Ogni anno circa 14’000 tonnellate di materie plastiche finiscono nel suolo o in acqua, e un’interrogazione interpartitica si pone l’obbiettivo di preservare i laghi ticinesi, proteggendoli da questo tipo di inquinamento. Un’interrogazione simile era già stata inoltrata nel febbraio del 2018, recante il titolo “Microplastiche nei nostri laghi, c’è da preoccuparsi?” e firmata da 21 parlamentari.

Secondo l’interrogazione, mentre la Confederazione, nonostante l’emergenza sanitaria, ha attuato una campagna di sensibilizzazione sul tema, lo stesso non si può dire del governo ticinese, anche se lo scorso anno aveva annunciato che avrebbe effettuato delle azioni in merito.

“Ma a parte due pulizie dei laghi avvenute tra la primavera e l’estate del 2019 e qualche consiglio dispensato alla spicciolata sul portale web dell’Amministrazione cantonale, non si è più visto né sentito nulla a riguardo, nessuna campagna d’informazione rivolta alla popolazione, nessuna misura per disincentivare il loro utilizzo o la loro produzione alla base dei prodotti creati dalle nostre aziende presenti sul territorio” si legge nel testo.

Dunque ecco le domande inoltrate al Consiglio di Stato:

1. Il Dipartimento del territorio sta monitorando costantemente l’inquinamento da microplastiche in Ticino?

2. Il Governo sta valutando la messa in atto di misure efficaci per ridurre l’emissione di microplastiche nell’ambiente, a tutela del nostro territorio?

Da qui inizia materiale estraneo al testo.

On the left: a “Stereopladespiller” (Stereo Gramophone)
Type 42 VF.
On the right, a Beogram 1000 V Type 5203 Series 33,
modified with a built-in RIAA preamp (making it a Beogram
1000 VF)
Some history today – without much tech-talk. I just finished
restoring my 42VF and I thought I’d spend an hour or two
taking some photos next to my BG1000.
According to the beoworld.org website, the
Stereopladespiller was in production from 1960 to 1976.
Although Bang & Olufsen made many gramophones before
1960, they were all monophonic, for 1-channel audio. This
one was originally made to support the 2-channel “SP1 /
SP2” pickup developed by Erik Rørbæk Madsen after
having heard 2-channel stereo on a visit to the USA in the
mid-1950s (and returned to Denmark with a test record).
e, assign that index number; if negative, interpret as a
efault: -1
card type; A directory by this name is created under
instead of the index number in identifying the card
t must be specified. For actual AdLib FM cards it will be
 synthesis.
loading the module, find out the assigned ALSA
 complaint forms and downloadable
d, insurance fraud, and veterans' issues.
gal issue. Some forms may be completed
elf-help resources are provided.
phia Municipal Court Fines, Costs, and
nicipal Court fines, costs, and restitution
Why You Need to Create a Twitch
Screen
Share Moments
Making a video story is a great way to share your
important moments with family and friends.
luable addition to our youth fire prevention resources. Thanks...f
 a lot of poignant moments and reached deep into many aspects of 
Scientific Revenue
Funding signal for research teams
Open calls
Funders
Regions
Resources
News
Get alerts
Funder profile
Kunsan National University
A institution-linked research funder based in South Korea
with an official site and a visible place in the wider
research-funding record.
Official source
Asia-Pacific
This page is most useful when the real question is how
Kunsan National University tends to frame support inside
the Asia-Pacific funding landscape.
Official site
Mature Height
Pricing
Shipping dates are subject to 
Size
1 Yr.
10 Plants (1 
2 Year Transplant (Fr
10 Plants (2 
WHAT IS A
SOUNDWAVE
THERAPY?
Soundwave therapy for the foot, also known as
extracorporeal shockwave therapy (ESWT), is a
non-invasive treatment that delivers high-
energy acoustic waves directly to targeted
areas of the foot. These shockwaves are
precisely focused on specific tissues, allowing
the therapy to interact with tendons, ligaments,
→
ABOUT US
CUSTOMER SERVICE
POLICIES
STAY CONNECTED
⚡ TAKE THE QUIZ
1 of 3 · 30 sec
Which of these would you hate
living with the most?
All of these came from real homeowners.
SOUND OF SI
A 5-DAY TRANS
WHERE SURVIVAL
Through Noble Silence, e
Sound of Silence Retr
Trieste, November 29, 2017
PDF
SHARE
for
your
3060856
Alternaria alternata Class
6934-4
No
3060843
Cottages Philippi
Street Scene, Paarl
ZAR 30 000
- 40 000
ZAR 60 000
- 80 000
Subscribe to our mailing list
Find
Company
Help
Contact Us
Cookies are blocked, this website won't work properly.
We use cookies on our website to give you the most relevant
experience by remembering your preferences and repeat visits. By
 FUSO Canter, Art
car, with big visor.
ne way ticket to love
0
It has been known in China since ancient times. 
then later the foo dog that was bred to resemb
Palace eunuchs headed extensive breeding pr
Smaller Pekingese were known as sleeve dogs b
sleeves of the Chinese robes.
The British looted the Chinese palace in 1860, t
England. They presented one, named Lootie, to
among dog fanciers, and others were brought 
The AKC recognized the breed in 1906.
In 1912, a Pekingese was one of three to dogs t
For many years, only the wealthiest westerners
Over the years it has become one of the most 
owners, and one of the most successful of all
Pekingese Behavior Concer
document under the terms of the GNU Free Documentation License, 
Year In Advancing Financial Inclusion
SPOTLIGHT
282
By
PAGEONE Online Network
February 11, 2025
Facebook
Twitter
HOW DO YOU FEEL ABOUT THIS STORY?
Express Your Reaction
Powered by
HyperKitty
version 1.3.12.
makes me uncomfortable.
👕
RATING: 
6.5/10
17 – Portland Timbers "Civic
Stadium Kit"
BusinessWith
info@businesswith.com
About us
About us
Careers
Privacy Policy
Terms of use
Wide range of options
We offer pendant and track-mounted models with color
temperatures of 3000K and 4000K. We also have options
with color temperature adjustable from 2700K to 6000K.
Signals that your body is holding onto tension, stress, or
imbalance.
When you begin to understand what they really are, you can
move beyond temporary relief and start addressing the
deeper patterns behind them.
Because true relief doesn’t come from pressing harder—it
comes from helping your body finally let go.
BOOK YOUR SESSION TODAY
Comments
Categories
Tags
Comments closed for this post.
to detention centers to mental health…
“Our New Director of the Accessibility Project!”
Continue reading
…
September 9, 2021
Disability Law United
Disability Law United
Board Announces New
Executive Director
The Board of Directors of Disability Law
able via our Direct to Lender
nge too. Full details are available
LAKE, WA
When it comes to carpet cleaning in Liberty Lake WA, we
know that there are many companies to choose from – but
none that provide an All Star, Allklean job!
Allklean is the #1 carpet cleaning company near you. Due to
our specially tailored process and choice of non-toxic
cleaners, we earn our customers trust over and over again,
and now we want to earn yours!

3. Visto e considerato che la mozione 1368 secondo il Governo non è applicabile, cosa realmente vorrebbe fare il Consiglio di Stato per risolvere i problemi alla fonte evitando così eventuali future tasse e balzelli ?

4. Come intende il DT sensibilizzare ulteriormente la popolazione e l’economia produttiva sul tema, dato che la campagna “Meno microplastiche” non è mai più proseguita?

5. Come si vuol comportare il Governo verso le autorità italiane di confine laddove risultano ancora problemi di inquinamento nei due laghi?

6. Il Governo non ha mai preso in considerazione la possibilità di proporre alla parte italiana la pulizia, dopo attenta analisi dei costi, della fattibilità tecnica e dei mezzi di queste zone inquinate, e fatturare i costi-prestazioni a loro?

L’interrogazione è firmata da Tiziano Galeazzi, UDC (primo firmatario); Roberta Soldati, UDC; Fabio Käppeli, PLR; Fabio Schnellmann, PLR; Anna Biscossa, PS; Henrik Bang, PS; Claudia Crivelli Barella, Verdi; Andrea Stephani, Verdi e Massimiliano Ay, PC.